DIRECTIONS
Output, word for word, the lines from the start of the entries through the line containing "(2.6K) 90g HL-2240/TN420", inclusive.

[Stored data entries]
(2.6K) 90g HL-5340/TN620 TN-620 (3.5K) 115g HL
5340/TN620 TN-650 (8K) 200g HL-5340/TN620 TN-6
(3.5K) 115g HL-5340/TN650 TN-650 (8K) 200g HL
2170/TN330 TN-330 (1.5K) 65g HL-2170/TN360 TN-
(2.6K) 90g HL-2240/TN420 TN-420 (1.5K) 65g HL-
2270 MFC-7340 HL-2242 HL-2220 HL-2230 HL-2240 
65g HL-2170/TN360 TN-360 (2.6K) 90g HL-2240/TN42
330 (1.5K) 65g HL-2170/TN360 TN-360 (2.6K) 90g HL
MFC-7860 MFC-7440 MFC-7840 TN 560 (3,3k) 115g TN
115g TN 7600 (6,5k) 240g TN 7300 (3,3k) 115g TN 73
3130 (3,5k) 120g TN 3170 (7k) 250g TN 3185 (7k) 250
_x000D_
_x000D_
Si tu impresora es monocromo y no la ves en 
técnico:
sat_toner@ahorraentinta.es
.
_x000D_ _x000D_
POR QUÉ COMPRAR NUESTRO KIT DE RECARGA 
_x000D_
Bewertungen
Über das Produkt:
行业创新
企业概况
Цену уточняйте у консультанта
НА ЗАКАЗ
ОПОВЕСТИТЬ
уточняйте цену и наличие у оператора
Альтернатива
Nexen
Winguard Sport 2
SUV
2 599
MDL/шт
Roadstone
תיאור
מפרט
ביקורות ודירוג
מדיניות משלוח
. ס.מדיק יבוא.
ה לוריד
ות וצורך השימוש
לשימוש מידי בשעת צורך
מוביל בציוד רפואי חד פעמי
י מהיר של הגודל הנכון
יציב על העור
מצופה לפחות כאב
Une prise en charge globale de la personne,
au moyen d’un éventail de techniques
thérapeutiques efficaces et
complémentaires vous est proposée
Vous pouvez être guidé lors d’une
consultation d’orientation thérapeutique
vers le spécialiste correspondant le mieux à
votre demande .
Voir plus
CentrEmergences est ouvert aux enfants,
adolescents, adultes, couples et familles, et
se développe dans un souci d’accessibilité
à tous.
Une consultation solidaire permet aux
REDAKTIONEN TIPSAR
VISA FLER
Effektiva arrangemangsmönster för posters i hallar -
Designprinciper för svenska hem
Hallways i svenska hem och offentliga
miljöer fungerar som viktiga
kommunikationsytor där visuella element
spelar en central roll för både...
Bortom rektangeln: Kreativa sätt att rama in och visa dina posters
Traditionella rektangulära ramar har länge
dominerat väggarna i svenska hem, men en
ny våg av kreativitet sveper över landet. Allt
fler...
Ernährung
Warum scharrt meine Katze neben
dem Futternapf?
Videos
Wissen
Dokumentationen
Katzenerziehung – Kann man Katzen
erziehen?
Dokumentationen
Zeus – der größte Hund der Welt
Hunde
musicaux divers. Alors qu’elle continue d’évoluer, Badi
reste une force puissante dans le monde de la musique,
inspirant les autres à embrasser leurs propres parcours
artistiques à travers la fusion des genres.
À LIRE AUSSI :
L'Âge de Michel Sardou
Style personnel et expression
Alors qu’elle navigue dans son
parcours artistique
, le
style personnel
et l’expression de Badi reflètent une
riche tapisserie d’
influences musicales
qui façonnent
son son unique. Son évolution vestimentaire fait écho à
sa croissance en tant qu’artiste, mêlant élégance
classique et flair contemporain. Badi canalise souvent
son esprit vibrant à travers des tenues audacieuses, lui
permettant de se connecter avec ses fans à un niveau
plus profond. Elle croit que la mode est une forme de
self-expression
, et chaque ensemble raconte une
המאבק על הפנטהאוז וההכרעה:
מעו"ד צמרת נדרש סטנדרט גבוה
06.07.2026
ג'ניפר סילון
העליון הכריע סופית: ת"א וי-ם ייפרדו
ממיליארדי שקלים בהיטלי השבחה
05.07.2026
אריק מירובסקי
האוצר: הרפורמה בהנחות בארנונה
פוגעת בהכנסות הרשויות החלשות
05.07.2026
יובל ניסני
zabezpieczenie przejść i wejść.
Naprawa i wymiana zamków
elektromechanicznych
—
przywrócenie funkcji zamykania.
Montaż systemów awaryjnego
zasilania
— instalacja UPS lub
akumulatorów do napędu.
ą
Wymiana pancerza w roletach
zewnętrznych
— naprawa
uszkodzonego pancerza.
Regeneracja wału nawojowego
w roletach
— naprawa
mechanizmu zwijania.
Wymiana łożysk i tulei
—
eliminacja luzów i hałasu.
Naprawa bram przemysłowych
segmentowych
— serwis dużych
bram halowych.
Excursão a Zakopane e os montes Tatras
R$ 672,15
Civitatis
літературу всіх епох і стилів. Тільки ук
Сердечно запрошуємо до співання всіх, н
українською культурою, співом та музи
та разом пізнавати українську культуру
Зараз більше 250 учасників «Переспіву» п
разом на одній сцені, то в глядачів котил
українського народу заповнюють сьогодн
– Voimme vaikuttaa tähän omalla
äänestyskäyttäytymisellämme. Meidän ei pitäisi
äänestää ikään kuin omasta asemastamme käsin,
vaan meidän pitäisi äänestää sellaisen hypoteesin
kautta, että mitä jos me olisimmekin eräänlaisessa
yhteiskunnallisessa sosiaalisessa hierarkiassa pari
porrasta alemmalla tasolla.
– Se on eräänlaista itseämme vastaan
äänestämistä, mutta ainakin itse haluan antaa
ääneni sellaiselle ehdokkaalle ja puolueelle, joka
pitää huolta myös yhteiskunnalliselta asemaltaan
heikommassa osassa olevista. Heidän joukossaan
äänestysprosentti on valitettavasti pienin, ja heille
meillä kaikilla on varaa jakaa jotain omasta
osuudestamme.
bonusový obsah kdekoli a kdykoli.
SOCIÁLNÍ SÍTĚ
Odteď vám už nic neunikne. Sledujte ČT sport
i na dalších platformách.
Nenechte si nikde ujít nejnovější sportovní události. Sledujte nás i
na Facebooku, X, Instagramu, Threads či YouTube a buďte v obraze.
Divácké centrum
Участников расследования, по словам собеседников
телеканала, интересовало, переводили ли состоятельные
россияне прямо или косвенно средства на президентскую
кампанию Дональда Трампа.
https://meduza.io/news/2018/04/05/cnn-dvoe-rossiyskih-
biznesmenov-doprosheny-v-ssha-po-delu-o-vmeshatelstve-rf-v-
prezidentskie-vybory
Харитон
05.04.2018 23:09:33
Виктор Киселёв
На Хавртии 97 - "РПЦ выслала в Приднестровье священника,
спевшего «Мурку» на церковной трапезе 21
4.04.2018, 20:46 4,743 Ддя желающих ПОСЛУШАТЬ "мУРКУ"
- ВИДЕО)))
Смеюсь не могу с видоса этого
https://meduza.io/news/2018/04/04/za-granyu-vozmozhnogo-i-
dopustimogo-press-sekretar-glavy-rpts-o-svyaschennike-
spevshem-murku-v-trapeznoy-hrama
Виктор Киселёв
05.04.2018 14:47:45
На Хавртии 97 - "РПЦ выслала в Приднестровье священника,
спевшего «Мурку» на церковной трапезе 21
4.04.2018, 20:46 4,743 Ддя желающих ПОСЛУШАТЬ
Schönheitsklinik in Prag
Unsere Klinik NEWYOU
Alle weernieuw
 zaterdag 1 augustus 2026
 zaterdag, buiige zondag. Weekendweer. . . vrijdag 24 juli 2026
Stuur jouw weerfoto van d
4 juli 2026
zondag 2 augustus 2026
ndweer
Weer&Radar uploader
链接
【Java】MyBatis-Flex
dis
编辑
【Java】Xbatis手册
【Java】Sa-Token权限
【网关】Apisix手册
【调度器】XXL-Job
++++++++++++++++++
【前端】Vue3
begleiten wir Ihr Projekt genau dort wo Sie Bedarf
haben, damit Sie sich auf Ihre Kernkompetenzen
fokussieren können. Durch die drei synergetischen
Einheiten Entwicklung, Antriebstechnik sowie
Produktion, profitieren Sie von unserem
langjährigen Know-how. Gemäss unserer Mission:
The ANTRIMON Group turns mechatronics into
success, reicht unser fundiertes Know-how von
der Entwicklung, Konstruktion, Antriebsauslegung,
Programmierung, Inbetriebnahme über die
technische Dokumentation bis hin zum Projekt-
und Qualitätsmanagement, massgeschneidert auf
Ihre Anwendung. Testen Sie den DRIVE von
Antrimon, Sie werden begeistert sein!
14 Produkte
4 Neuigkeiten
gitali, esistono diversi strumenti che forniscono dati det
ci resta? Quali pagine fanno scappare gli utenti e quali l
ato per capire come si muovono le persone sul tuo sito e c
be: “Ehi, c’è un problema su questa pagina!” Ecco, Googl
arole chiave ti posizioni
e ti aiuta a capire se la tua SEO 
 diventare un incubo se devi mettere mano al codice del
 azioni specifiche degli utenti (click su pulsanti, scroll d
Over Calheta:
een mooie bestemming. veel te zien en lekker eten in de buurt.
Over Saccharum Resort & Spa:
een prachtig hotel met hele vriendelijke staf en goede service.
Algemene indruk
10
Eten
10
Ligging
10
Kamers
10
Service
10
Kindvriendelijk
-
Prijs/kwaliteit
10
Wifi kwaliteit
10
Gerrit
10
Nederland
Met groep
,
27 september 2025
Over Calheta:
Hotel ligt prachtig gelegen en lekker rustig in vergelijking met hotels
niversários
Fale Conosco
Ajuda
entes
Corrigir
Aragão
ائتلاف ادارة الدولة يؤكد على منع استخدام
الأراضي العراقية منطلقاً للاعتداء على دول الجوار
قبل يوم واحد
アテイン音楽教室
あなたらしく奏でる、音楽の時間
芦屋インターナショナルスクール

RESULT FOR THIS EXERCISE
(2.6K) 90g HL-5340/TN620 TN-620 (3.5K) 115g HL
5340/TN620 TN-650 (8K) 200g HL-5340/TN620 TN-6
(3.5K) 115g HL-5340/TN650 TN-650 (8K) 200g HL
2170/TN330 TN-330 (1.5K) 65g HL-2170/TN360 TN-
(2.6K) 90g HL-2240/TN420 TN-420 (1.5K) 65g HL-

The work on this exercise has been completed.